The lack of sensitivity of the MucorGenius® assay could be explained by the choice of the qPCR target (i.e., 28S) and primers. However, Rocchi, S et al. have already shown, by evaluating four different Mucorales PCR assays targeting 18S rRNA, 28S rRNA and ITS2, a good inter-laboratory agreement, despite the considerable diversity of the methods used (26 different combinations) [19]. Some differences were obviously observed. The target, although supposed to be present in the same number of repeats (18S and 28S are repeated in tandem), could influence the performances of the different qPCR assays.

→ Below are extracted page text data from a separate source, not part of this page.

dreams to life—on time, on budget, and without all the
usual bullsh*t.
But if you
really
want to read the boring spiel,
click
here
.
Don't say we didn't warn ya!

The specificity of the MucorGenius® assay was evaluated using a panel of spiked serum. The MucorGenius® assay successfully amplified six of the seven expected species in the spiked serum samples. Lichtheimia corymbifera included in the panel kit was undetectable. Rocchi, S et al. have already shown the lack of sensitivity of this kit for Lichtheimia corymbifera in a previous study [19], where the authors performed interlaboratory evaluations of qPCR assays for Mucorales to assess reproducibility and performance [7,20,21]. A total of 24 spiked sera, six samples comprising three serial dilutions of two different Mucorales DNAs (Rhizomucor pusillus and Lichtheimia corymbifera) in four medical laboratories, were tested. Three samples (one Lichtheimia corymbifera and two Rhizomucor pusillus) were missed with the MucorGenius® assay. For this interlaboratory study, Rocchi, S et al. used serum spiked with DNAs extracted from culture (the concentrations of these samples ranged from 10–2 to 10–1 pg/mL (data provided by Rocchi, S. et al.). Although the MucorGenius® assay was not designed for the detection of Saksenaea spp., Apophysomyces spp., Actinomucor spp. or Syncephalastrum spp., one of the two Syncephalastrum species and Saksenaea vasiformis DNA were amplified by the commercial kit, suggesting that the specificity of the kit is wider than advocated by the manufacturer. The above species might not have been evaluated previously. These additional species detected by the MucorGenius® assay could be considered as an expansion of the qPCR detection spectrum of this assay. In particular, it is of interest for Cunninghamella spp. which can account for up to 9% of Mucorales infections in transplant recipients in a specific report [8].

5. Conclusions

In conclusion, the MucorGenius® assay showed lower sensitivity in serum for the species targeted by the in-house qPCR, and more specifically for Lichtheimia corymbifera. This lack of sensitivity can be explained by the fact that designing assays for an increased number of species can lead to a loss in primer specificity, as already shown for Aspergillus qPCR [22]. On the other hand, targeting a single species ensures an improved specificity but at the risk of missing the diagnosis for non-targeted species. This is probably what we observe here, even if the secrecy of the primers sequence of the commercial kits does not guarantee it. Nevertheless, the spectrum of targeted species in the MucorGenius® assay is broader than previously stated. Thus, the use of the MucorGenius® assay might be indicated for the detection of species not included in the in-house qPCR according to the epidemiology, and or some clinical situation with positive direct examination without positive culture and negative in-house qPCR results. Although difficult to implement because of the rarity of mucormycosis, prospective comparative studies are necessary to promote the use of commercial kits.